Horamavu is an area in Bangalore in the Indian state of Karnataka. It is a rapidly growing suburb, which is adjacent to other areas such as Banaswadi, Kalkere and Ramamurthy nagar in North Bangalore. The Krishnarajapuram railway station, an important railway junction in Bangalore, is 3 km away. It is about 35 km away from the city's main Kempegowda airport.

Horamavu was initially a village comprising plenty of farm land, mangroves and orchards. It had a very rich and diverse ecosystem, consisting of birds including eagles, pigeons and bats, and bees that helped in pollination. Today, the rampant rise of high rise apartments and schools in the neighbourhood has destroyed all the greenery and endangered species like the bats and bees.
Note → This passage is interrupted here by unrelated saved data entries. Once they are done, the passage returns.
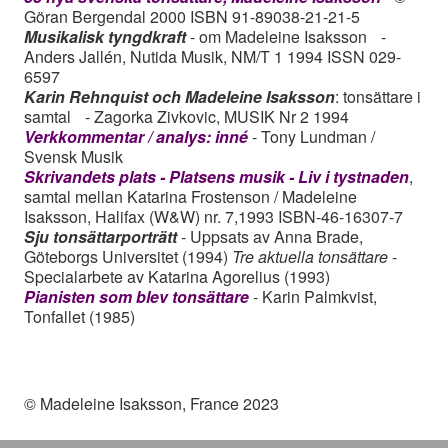
Göran Bergendal 2000 ISBN 91-89038-21-21-5
Musikalisk tyngdkraft
- om Madeleine Isaksson -
Anders Jallén, Nutida Musik, NM/T 1 1994 ISSN 029-
6597
Karin Rehnquist och Madeleine Isaksson
: tonsättare i
samtal - Zagorka Zivkovic, MUSIK Nr 2 1994
Verkkommentar / analys: inné
- Tony Lundman /
Svensk Musik
Skrivandets plats - Platsens musik - Liv i tystnaden
,
samtal mellan Katarina Frostenson / Madeleine
Isaksson, Halifax (W&W) nr. 7,1993
ISBN-46-16307-7
Sju tonsättarporträtt
- Uppsats av Anna Brade,
Göteborgs Universitet (1994)
Tre aktuella tonsättare
-
Specialarbete av Katarina Agorelius (1993)
Pianisten som blev tonsättare
- Karin Palmkvist,
Tonfallet (1985)
© Madeleine Isaksson, France 2023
The locality is very good for Working, software and hardware professionals as almost all companies are with in the accessible distance and almost close to central part of the city, also from the point of view of education with the presence of several schools such as St. Vincent Pallotti School, Vibgyor, Deva Matha High School, Narayana Techno and chaitanya techno school , Mehras Educational institute ,Christian group of institutions, Navneetam college of nursing so on. Horamavu is also home to several eatery joints and restaurants such as Adyar Ananda Bhavan, Udupi Sagar and so on. There are several new real estate properties springing up in the area including Prestige, Cumins, and so on. Recently, the new underpass was also inaugurated, easing traffic on the Horamavu main road,  before the underpass on the left hand side you find good residential places like P&T colony Golden Enclave lane, Ashirwad colony are the most preferred as it is walkable to the main road and hardly 500 mts to ring road.

All these make Horamavu a very attractive locality in terms of buying properties and settling down. However, one pressing issue plaguing the locality is the steady degradation of its huge lakes such as Horamavu and Agara lakes. Authorities have promised to launch clean lakes projects.